# ЧТО НУЖНО СДЕЛАТЬ:
**a)** Выпишите из отрывка о Гоголе все прилагательные, которыми названы существования, которых, по убеждению Гоголя, нет.
**b)** Пожалуйста, продублируйте часть отрывка о Гоголе, начиная со слов «Так что речь» и далее до слов «необходимое действующее лицо.».

# ФРАГМЕНТ СТРАНИЦЫ:
■ ■ ■ ■

Можно гадать, когда и от кого усвоил нежинский гимназист по прозвищу Таинственный Карла такие мысли. Достоверно одно: с юных лет и до самой смерти он верил в высокое назначение человека - каждого человека, а не только немногих избранных, особо одаренных, заметных. О своих соучениках, которые отказались от надежды сделать карьеру в столице, "навостряют лыжи обратно в скромность своих недальних чувств и удовольствовались ничтожностью, почти вечною", - Гоголь замечает: "Хорошо, ежели они обратят свои дела для пользы человечества. Хотя в самой неизвестности пропадут их имена, но благодетельные намерения и дела осветятся благоговением потомков..."

Так что речь не о славе, а о смысле жизни. Гоголь не только верил - он знал, он с необыкновенной силой чувствовал, что человеческая жизнь имеет смысл; что человек обязан отыскать и осуществить свое призвание; что нет лишних, случайных, сверхштатных существований, но каждый из нас является в мир как необходимое действующее лицо.

Но так же ясно Гоголь видел, что большинство окружающих его людей ни о чем таком даже и не задумывается; едят, пьют, спят, заняты мелочами, пустяками; хоть под микроскопом изучай - не найдется в их жизни ни проблеска смысла; и никакой пользы государству, человечеству; и что самое страшное и отвратительное - многие ничуть не горюют об этом, даже довольны, едва ли не счастливы; пренебрегают человеческим достоинством - и не страдают; их на свете словно и нет. Как боялся юный Гоголь пропасть в этой толпе: "Как тяжко быть зарыту вместе с созданьями низкой безвестности в безмолвие мертвое! Ты знаешь всех наших существователей, всех, населивших Нежин. Они задавили корою своей земности, ничтожного самодо-волия высокое назначение человека. И между этими существователями я должен пресмыкаться..."

■ ■ ■ ■

# ИСХОДНЫЕ ДАННЫЕ:

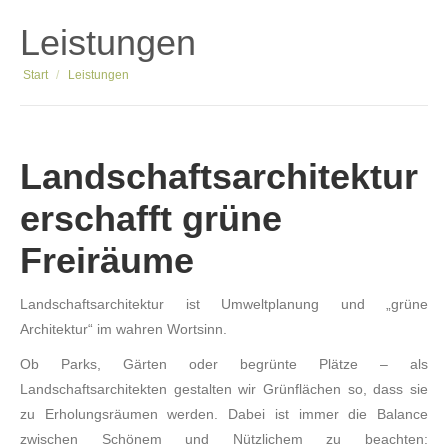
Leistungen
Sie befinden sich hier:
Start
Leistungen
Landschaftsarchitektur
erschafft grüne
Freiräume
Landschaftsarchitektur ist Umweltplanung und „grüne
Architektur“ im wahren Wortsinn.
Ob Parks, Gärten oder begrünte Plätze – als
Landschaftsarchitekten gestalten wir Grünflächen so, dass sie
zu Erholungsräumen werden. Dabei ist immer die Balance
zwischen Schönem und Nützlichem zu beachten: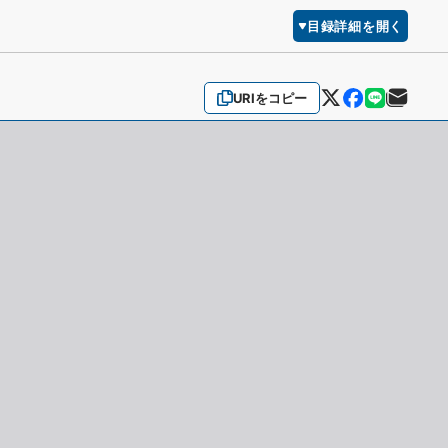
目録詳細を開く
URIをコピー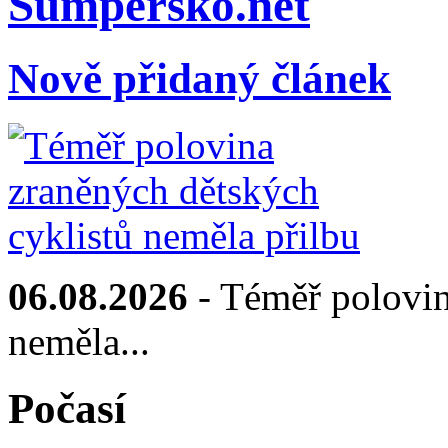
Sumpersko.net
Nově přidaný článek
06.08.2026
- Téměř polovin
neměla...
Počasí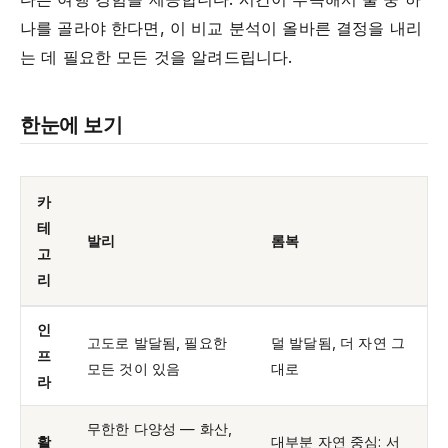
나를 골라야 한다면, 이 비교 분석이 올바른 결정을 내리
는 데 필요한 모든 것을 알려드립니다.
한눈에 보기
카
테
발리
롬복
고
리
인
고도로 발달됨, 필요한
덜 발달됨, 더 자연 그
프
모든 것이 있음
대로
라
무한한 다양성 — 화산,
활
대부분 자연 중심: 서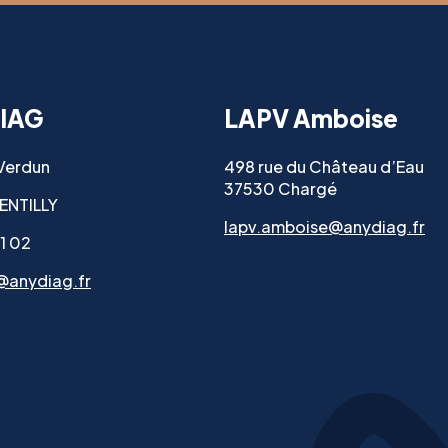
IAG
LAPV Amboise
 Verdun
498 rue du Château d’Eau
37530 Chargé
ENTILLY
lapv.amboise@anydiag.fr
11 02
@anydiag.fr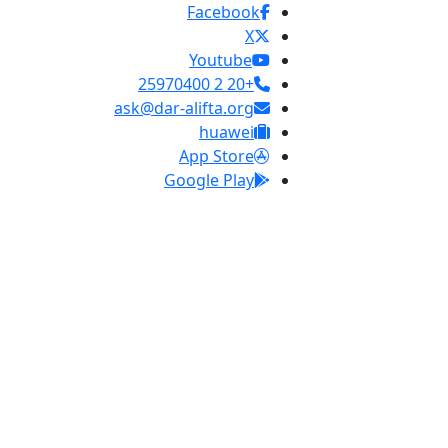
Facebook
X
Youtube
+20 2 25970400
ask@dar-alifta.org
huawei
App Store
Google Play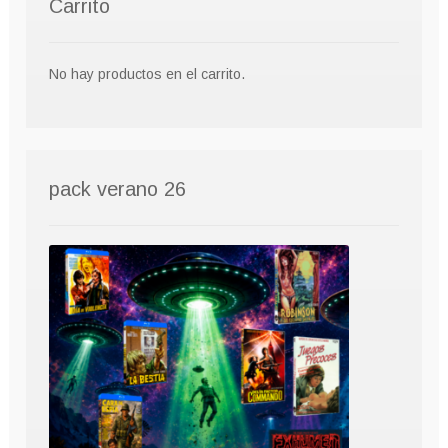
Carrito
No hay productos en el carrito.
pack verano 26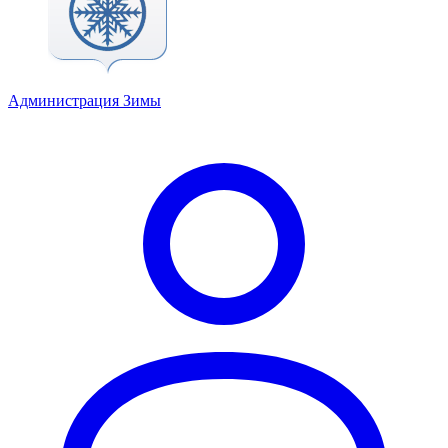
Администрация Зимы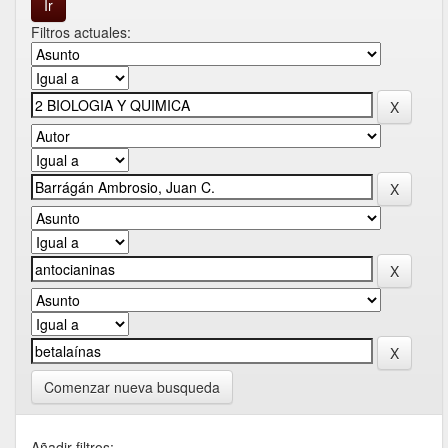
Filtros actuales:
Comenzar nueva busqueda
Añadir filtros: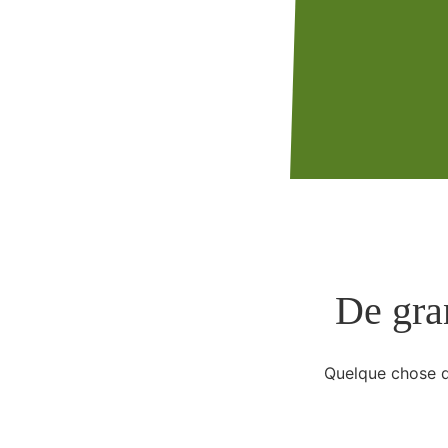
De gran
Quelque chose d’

■ ■ ■ ■

# ОТВЕТЫ ПО ЗАДАНИЯМ:
**a)** лишних, случайных, сверхштатных

**b)**
Так что речь не о славе, а о смысле жизни. Гоголь не только верил - он знал, он с необыкновенной силой чувствовал, что человеческая жизнь имеет смысл; что человек обязан отыскать и осуществить свое призвание; что нет лишних, случайных, сверхштатных существований, но каждый из нас является в мир как необходимое действующее лицо.